The Dow Jones Industrial Average reached another peak of 22,905.33, before closing at 22,871.72, up 0.13 per cent. The index is up more than 15 per cent since January.

This positive momentum was despite a flurry of disappointments from market leaders like JP Morgan and Citigroup, and this week Wall Street will see results from Goldman Sachs, Republic Vancorp, and industrials such as General Electric and pharma companies like Johnson & Johnson, and Abbott Labs.

Consumer confidence

“Expectations of strong corporate earnings to be released over the next few weeks and improved consumer confidence continue to support equities markets,” Vaqar Zuberi, Head of Hedge Funds at Mirabaud Asset Management told Gulf News.

With all the positive news already factored in, analysts expected the indices to stay in a range.

“Equities markets are expected to trade range bound over the next few weeks as third quarter corporate earnings are released. These will remain the primary driver for the direction of equities markets, which remain susceptible to move to the downside from any disappointment,” Zuberi said.

The possible risks to the rally are many, but they are currently being ignored by traders.

Aberdeen Standard Life feels that the biggest risk to this rally could be a reversal of easy money policy, that would mean taking away $2 trillion (Dh7.34 trillion) from the market or $22 trillion debt problem in China.

“China deleveraging and QE [Quantitative Easing] reversal are the biggest risks. The Fed, the European Central Bank and Bank of Japan have pumped in $2 trillion dollars through QE programs. The $2 trillion of QE flows will turn to zero, and that’s one thing that’s making me much more cautious on equities,” Craig Mackenzie, a Senior Investment Strategist with Aberdeen Standard told Gulf News.

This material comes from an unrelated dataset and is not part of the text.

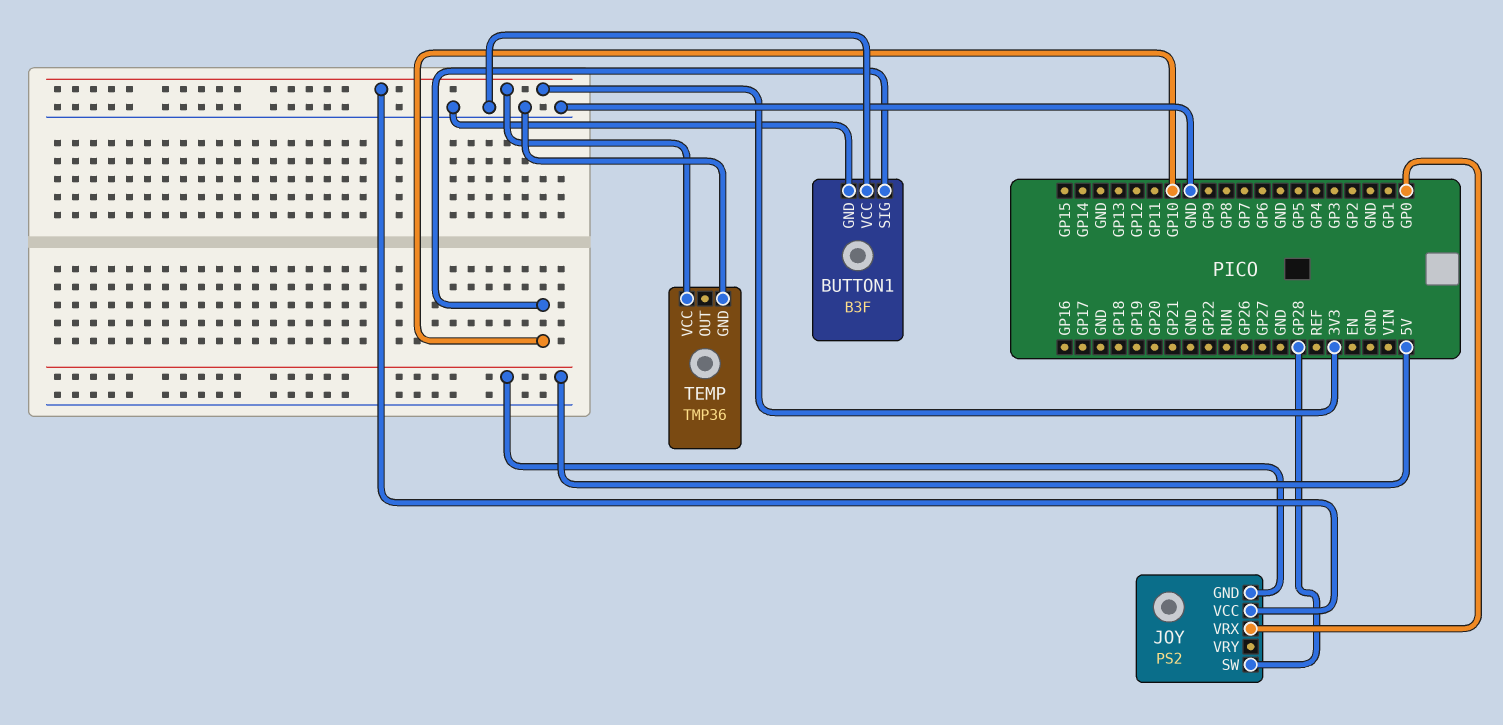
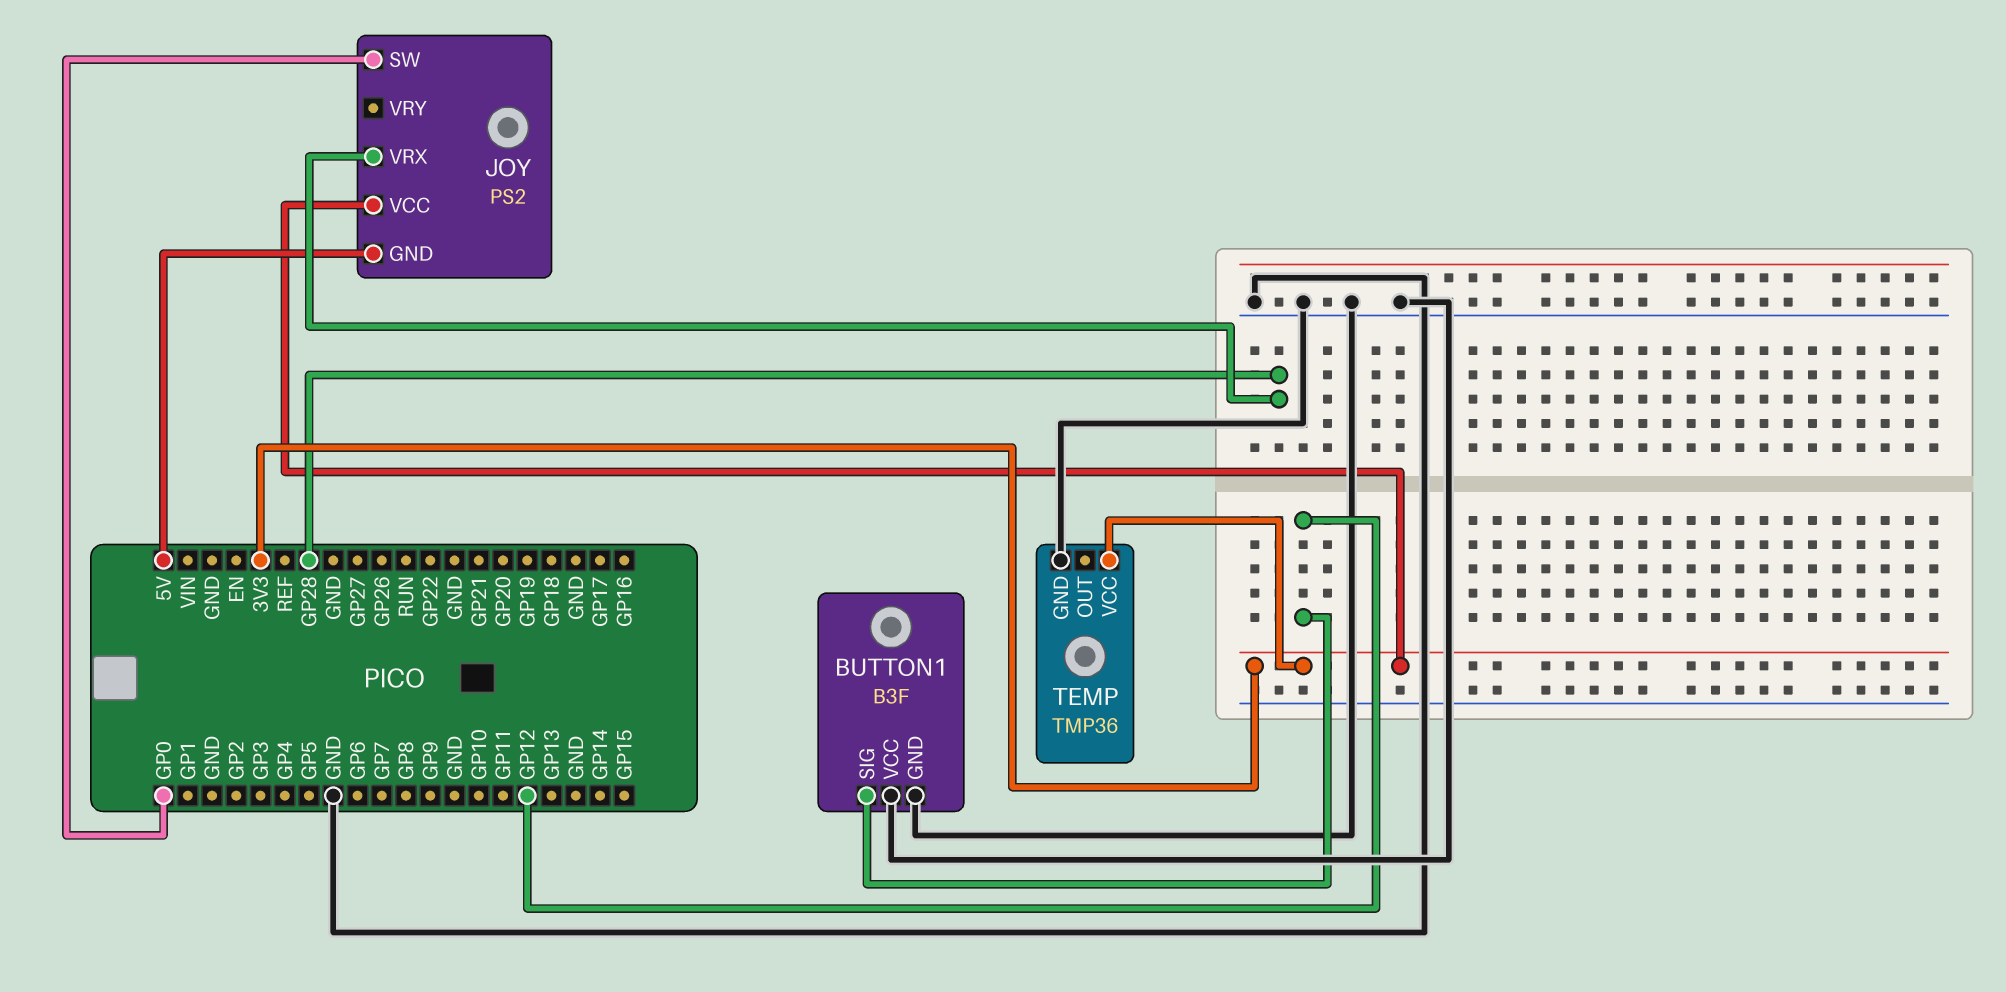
BUTTON1 pin SIG: GP10 -> GP12
JOY pin SW: GP28 -> GP0
JOY pin VRX: GP0 -> GP28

China has given loans worth $22 trillion, which is equal to the size of the banking system.

“The projects are not financially viable. If you don’t get ROI [return on investment] than its bad debt,” Mackenzie said, adding the bad debts had a potential to cause further slowdown in China, and also the world because a third of global growth comes from the Asia’s second largest economy.

“A slowdown in the financial system could trigger the end of the party for equities,” he added.